May 29, 2017 / 12:18 PM / 4 months ago

Investigators search Ukrainian offices of Russia's Yandex

Unplugged computer monitors are seen through a glass door in the office of the Russian internet group Yandex in Kiev, Ukraine, May 29, 2017. REUTERS/Valentyn Ogirenko

KIEV/MOSCOW (Reuters) - Ukraine’s State Security Service (SBU) raided the Kiev and Odessa offices of Russia’s top search site Yandex on Monday, accusing the company of illegally collecting Ukrainian users’ data and sending it to Russian security agencies.

Ukraine imposed sanctions on Yandex and several other Russian Internet firms this month and blocked access to their websites, saying it wanted to guard against cyber threats.

“There are representatives of Ukraine’s Security Service in our offices in Kiev and Odessa,” Yandex said in a statement, saying its lawyers were willing to help with any investigation.

SBU spokeswoman Olena Gitlyanska said on Facebook “investigative actions” were being carried out in connection with a criminal investigation into suspected treason but gave no further details.

A man is seen through a glass door in the office of the Russian internet group Yandex in Kiev, Ukraine, May 29, 2017. REUTERS/Valentyn Ogirenko

A Reuters witness at Yandex’s Kiev office saw plain-clothes investigators sticking yellow labels onto a number of computers that appeared to have been seized.

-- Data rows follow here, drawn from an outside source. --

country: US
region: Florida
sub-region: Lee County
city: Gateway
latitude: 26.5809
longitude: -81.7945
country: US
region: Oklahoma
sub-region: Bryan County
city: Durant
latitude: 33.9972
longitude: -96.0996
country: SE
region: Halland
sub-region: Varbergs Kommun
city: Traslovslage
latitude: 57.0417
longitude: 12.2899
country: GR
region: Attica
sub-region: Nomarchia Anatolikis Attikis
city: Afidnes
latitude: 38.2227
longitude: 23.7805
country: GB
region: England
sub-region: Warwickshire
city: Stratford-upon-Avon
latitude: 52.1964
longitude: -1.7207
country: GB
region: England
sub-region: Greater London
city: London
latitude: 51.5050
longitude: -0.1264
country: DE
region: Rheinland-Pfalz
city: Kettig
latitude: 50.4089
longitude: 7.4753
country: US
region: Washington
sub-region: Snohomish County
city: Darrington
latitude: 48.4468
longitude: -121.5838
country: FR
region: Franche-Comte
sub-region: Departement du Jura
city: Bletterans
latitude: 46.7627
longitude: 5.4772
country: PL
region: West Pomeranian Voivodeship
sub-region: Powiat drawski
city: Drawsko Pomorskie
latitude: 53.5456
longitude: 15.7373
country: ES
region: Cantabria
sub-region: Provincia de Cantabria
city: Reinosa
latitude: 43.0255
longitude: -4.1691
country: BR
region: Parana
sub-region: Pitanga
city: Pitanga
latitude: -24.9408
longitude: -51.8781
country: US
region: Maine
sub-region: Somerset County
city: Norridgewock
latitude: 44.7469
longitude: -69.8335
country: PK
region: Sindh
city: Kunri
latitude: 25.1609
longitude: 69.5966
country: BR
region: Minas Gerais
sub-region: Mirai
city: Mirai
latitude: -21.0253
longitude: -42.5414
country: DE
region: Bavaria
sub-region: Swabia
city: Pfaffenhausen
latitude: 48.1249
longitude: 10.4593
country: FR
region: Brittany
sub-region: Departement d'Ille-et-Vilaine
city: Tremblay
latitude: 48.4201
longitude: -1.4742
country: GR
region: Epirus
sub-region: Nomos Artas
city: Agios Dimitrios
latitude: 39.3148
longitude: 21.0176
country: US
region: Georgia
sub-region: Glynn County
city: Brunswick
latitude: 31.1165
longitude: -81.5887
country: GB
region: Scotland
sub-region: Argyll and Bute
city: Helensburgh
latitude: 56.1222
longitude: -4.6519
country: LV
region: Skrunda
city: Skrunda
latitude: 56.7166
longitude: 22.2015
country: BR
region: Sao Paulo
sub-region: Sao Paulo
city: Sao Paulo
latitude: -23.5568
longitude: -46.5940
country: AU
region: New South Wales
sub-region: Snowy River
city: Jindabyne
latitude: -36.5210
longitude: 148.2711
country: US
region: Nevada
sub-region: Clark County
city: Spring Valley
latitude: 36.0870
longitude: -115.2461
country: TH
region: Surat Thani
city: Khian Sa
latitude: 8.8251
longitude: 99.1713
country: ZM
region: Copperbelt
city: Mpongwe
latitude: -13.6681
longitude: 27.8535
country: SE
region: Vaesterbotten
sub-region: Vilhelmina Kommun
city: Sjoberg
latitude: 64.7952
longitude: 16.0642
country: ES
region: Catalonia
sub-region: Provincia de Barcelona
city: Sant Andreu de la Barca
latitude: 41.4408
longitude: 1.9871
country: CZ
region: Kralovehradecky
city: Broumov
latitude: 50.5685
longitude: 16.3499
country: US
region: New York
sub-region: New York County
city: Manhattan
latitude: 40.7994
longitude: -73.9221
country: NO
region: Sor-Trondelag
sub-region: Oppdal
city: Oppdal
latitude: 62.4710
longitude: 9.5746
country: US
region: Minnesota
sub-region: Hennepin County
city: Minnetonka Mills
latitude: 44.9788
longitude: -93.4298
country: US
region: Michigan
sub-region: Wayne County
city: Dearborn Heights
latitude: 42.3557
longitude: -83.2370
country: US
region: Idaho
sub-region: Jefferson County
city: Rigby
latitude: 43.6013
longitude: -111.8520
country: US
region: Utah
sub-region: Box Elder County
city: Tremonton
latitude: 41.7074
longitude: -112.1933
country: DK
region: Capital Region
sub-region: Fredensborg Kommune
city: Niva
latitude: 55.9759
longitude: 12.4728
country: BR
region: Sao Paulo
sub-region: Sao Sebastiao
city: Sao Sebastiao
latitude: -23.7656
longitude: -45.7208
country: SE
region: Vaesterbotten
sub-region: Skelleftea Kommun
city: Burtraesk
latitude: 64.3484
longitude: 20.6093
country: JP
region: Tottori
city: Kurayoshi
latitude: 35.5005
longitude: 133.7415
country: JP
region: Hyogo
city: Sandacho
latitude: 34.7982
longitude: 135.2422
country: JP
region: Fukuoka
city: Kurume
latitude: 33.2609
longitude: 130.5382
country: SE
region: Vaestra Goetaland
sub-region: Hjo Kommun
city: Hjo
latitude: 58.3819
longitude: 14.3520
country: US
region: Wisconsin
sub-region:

Later, the SBU said in a statement that information had been passed to Russia for use in reconnaissance and acts of sabotage that undermined the sovereignty and territorial integrity of Ukraine.

Yandex has previously said it operates fully in accordance with Ukrainian law. It does not expect sanctions to have a materially negative impact on its business.

More than 450 Russian firms have been blacklisted by Kiev since Moscow’s annexation of Crimea in 2014 and the ensuing pro-Russian separatist uprising in eastern Ukraine.

Before sanctions were imposed, Yandex employed 320 people in Ukraine and had about 11 million Ukrainian users.